What the task asks -
Search the entries below for the string "input" and copy the lines that hold it.
------ Information
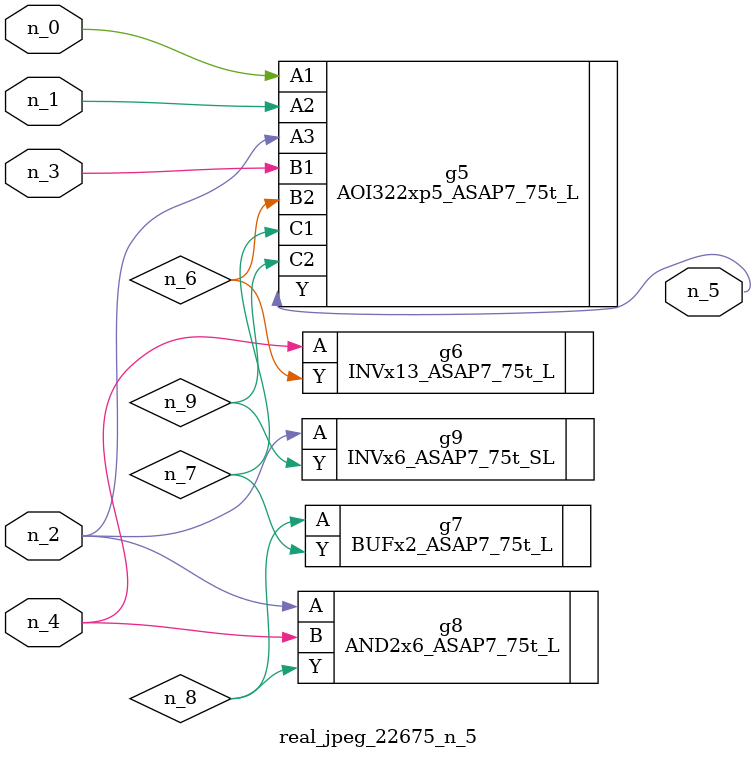
<source format=v>
module real_jpeg_22675_n_5 (n_4, n_0, n_1, n_2, n_3, n_5);

input n_4;
input n_0;
input n_1;
input n_2;
input n_3;

output n_5;

wire n_8;
wire n_6;
wire n_7;
wire n_9;

AOI322xp5_ASAP7_75t_L g5 ( 
.A1(n_0),
.A2(n_1),
.A3(n_2),
.B1(n_3),
.B2(n_6),
.C1(n_7),
.C2(n_9),
.Y(n_5)
);

AND2x6_ASAP7_75t_L g8 ( 
.A(n_2),
.B(n_4),
.Y(n_8)
);

INVx6_ASAP7_75t_SL g9 ( 
.A(n_2),
.Y(n_9)
);

INVx13_ASAP7_75t_L g6 ( 
.A(n_4),
.Y(n_6)
);

BUFx2_ASAP7_75t_L g7 ( 
.A(n_8),
.Y(n_7)
);


endmodule
</source>
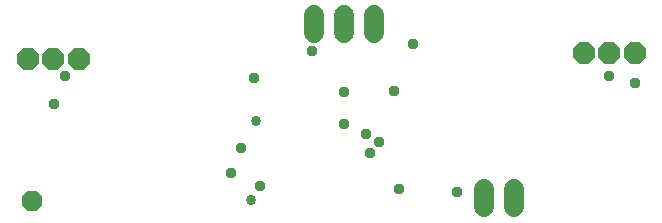
<source format=gbr>
G04 EAGLE Gerber RS-274X export*
G75*
%MOMM*%
%FSLAX34Y34*%
%LPD*%
%INSoldermask Bottom*%
%IPPOS*%
%AMOC8*
5,1,8,0,0,1.08239X$1,22.5*%
G01*
G04 Define Apertures*
%ADD10C,1.727200*%
%ADD11P,1.869504X8X22.500000*%
%ADD12P,2.034460X8X22.500000*%
%ADD13P,2.034460X8X202.500000*%
%ADD14C,0.959600*%
%ADD15C,0.859600*%
D10*
X406146Y20320D02*
X406146Y35560D01*
X431546Y35560D02*
X431546Y20320D01*
X261493Y167642D02*
X261493Y182882D01*
X286893Y182882D02*
X286893Y167642D01*
X312293Y167642D02*
X312293Y182882D01*
D11*
X23114Y25400D03*
D12*
X490220Y150876D03*
X511810Y150876D03*
X533400Y150876D03*
D13*
X62738Y146122D03*
X41148Y146122D03*
X19558Y146122D03*
D14*
X216408Y38862D03*
X287020Y118364D03*
D15*
X213106Y93218D03*
X208534Y26289D03*
D14*
X533654Y125730D03*
X383286Y33020D03*
X306324Y82296D03*
X511810Y131826D03*
X41910Y108204D03*
X200406Y70612D03*
X191262Y49784D03*
X345948Y158496D03*
X210820Y130048D03*
X333756Y35814D03*
X316687Y75489D03*
X329438Y119126D03*
X51308Y131318D03*
X287020Y91186D03*
X309626Y66040D03*
X259842Y152781D03*
M02*

</source>
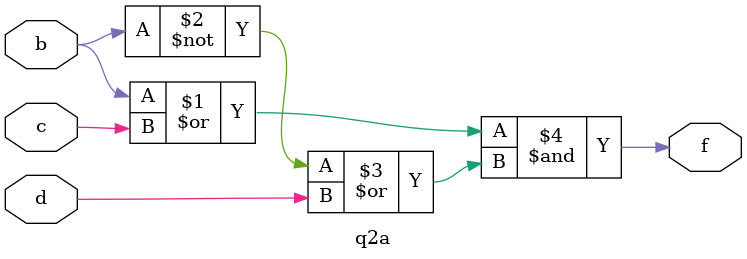
<source format=v>
module q2a(b, c, d, f);
	input b, c, d;
	output f;
	assign f = (b | c) & (~b | d);
endmodule

</source>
------------
Task result -
input n_4;
input n_0;
input n_1;
input n_2;
input n_3;
	input b, c, d;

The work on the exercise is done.